Die Vizepräsidentin ergänzte: Man könne zwar in der deutschen Ortskirche keine Entscheidungen treffen, die verbindlich für die Weltkirche seien. Man sei aber Teil der Weltkirche. "Was uns ein wichtiges Anliegen ist: dass unsere Stimme, unsere Position entschieden im Konzert der Weltkirche vertreten wird. Und man wird merken, wer dann gehört werden kann und wie sich Stimmung verändert." Wichtig sei, dass man sich in Deutschland einige und dass die Bischöfe diese Position dann in Rom entschieden verträten. Weiter sagte Lücking-Michel, der Brief des Papstes an die deutschen Gläubigen habe viele Dinge nicht richtig eingeordnet. Es sei gut, dass der Vorsitzende der Deutschen Bischofskonferenz (DBK), Kardinal Reinhard Marx, im Vatikan klärende Gespräche geführt habe.

Franziskus hatte Ende Juni in seinem "Brief an das pilgernde Volk Gottes in Deutschland" Reformanstrengungen der deutschen Katholiken gelobt und zugleich die Einheit mit der Weltkirche angemahnt. Später hatte der Präfekt der Bischofskongregation, Kardinal Marc Ouellet, in einem weiteren Brief das Vorhaben des "synodalen Weges" inhaltlich und kirchenrechtlich infrage gestellt. Kardinal Marx wies diese Vorbehalte zurück und erörterte die Thematik vergangene Woche in Rom; Marx sprach hinterher von einem "konstruktiven Dialog", der in die Beratungen der viertägigen Herbstvollversammlung der deutschen Bischöfe ab diesem Montag in Fulda einfließen werde.

"Nicht durch Reaktionäre im Vatikan irritieren lassen"

Ebenfalls am Montag äußerte sich Lücking-Michel im ZDF-"Morgenmagazin" und forderte den Zugang zu allen Weiheämtern für Frauen. "Ich habe Anerkennung, für das, was bereits passiert ist, aber das reicht nicht", sagte sie mit Blick auf eine erhöhte Zahl von Frauen in kirchlichen Führungspositionen. Die katholische Kirche dürfe über die Zeichen der Zeit nicht hinweggehen. "Gesellschaftlich haben wir rasante Schritte nach vorne gemacht. Jetzt muss die katholische Kirche nachholen, sonst sind die jungen Frauen weg", sagte die ZdK-Vizepräsidentin. "Jetzt kommt es darauf an, dass sich die Verweigerer dem Gespräch stellen."

━━━━━━━━━━━━━━━━

**ZIEL DER ÜBUNG**
Gib aus dem Seitenauszug alles von „Die Vizepräsidentin ergänzte: Man“ bis hinunter zu „Gespräche geführt habe.“ wortgetreu wieder.

━━━━━━━━━━━━━━━━

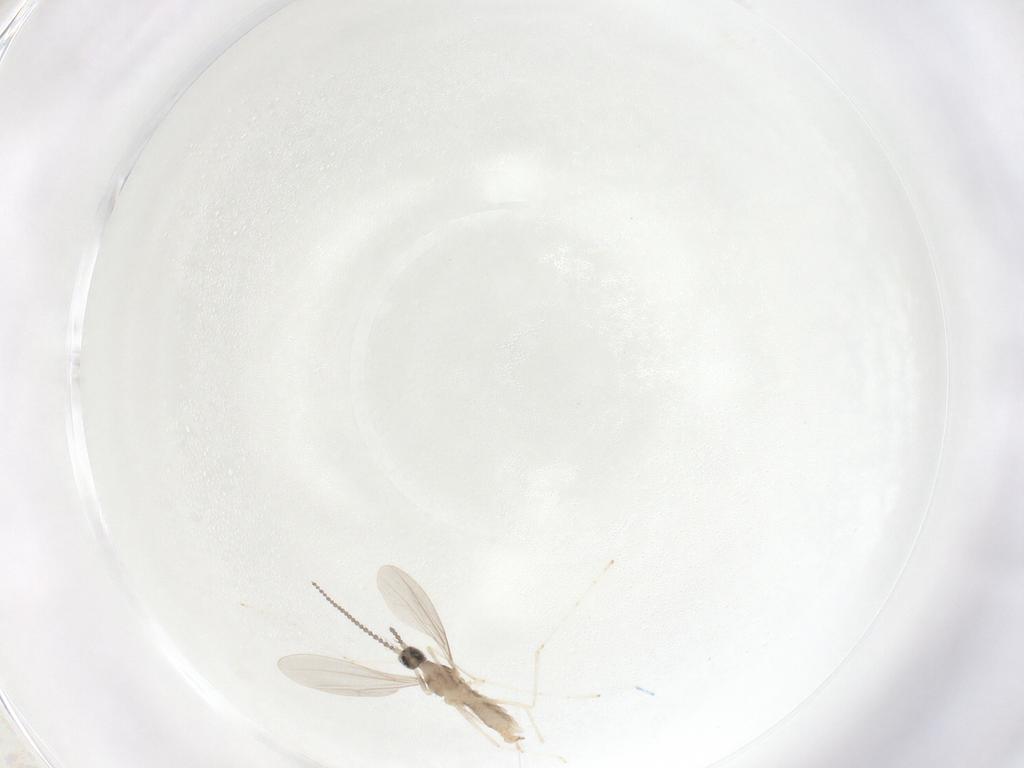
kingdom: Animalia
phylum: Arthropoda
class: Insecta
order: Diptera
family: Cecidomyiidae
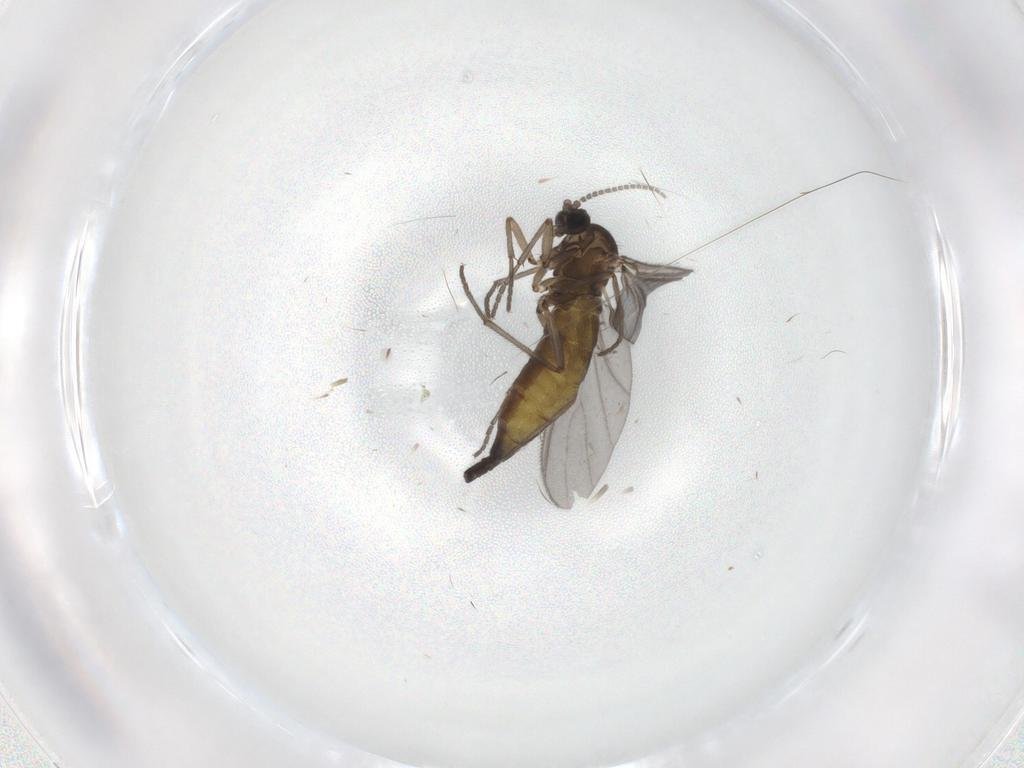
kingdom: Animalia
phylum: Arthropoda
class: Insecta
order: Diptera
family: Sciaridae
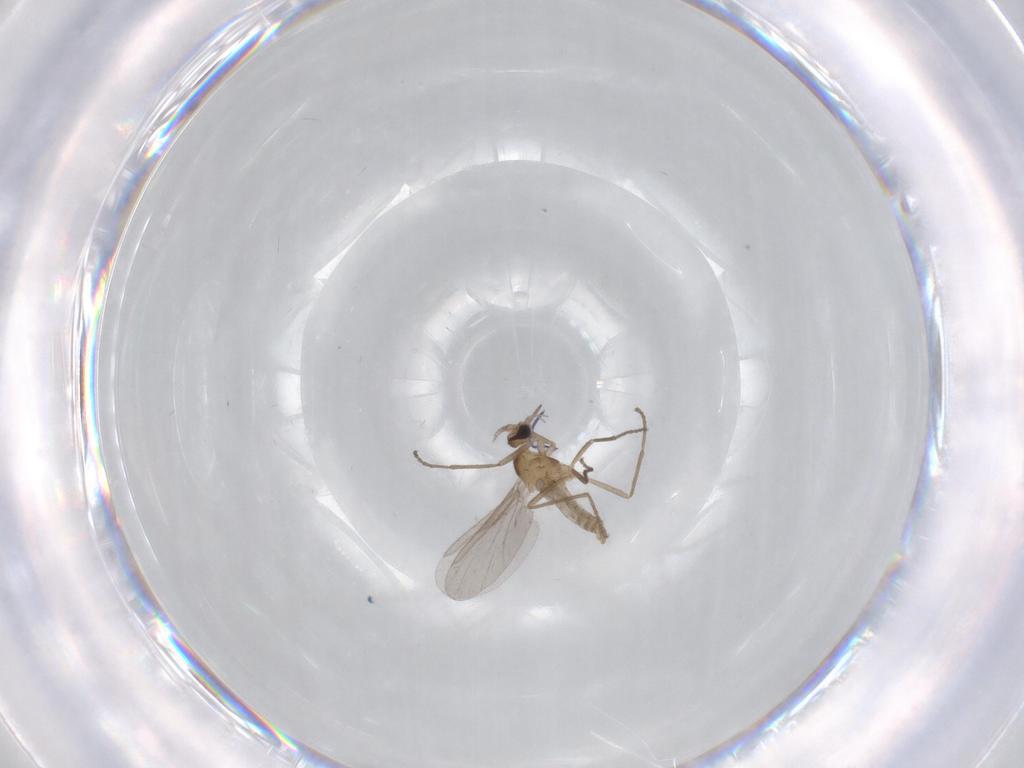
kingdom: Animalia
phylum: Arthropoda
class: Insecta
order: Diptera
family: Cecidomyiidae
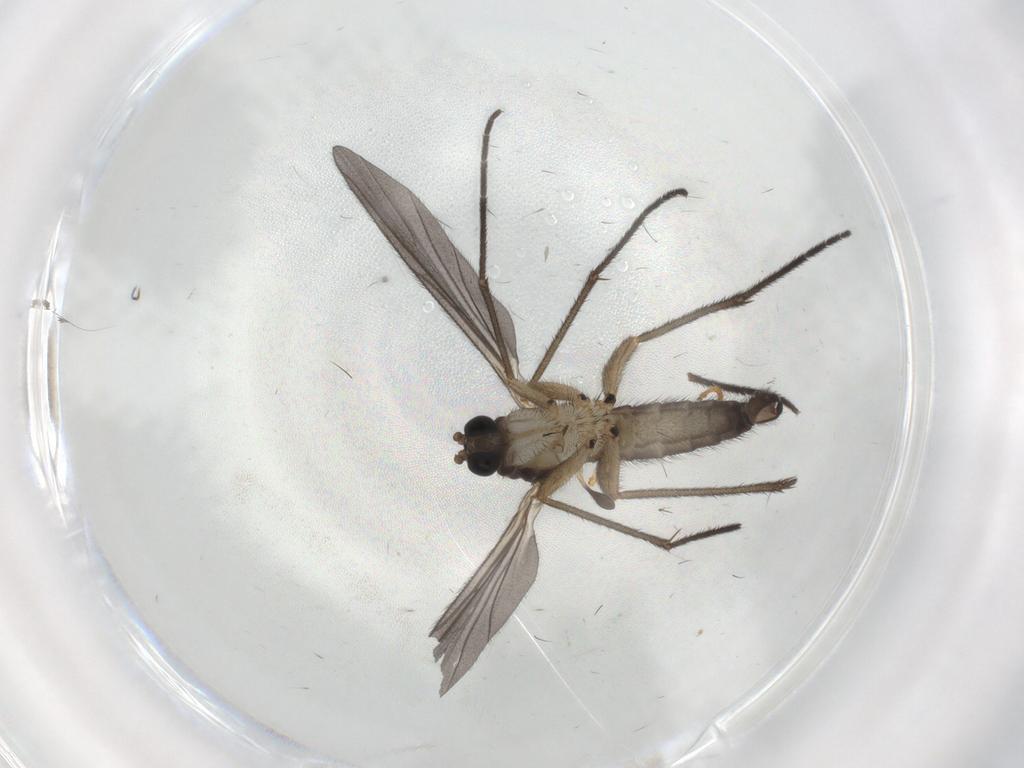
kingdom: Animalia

━━━━━━━━━━━━━━━━

**ERGEBNIS DER AUFGABE**
Die Vizepräsidentin ergänzte: Man könne zwar in der deutschen Ortskirche keine Entscheidungen treffen, die verbindlich für die Weltkirche seien. Man sei aber Teil der Weltkirche. "Was uns ein wichtiges Anliegen ist: dass unsere Stimme, unsere Position entschieden im Konzert der Weltkirche vertreten wird. Und man wird merken, wer dann gehört werden kann und wie sich Stimmung verändert." Wichtig sei, dass man sich in Deutschland einige und dass die Bischöfe diese Position dann in Rom entschieden verträten. Weiter sagte Lücking-Michel, der Brief des Papstes an die deutschen Gläubigen habe viele Dinge nicht richtig eingeordnet. Es sei gut, dass der Vorsitzende der Deutschen Bischofskonferenz (DBK), Kardinal Reinhard Marx, im Vatikan klärende Gespräche geführt habe.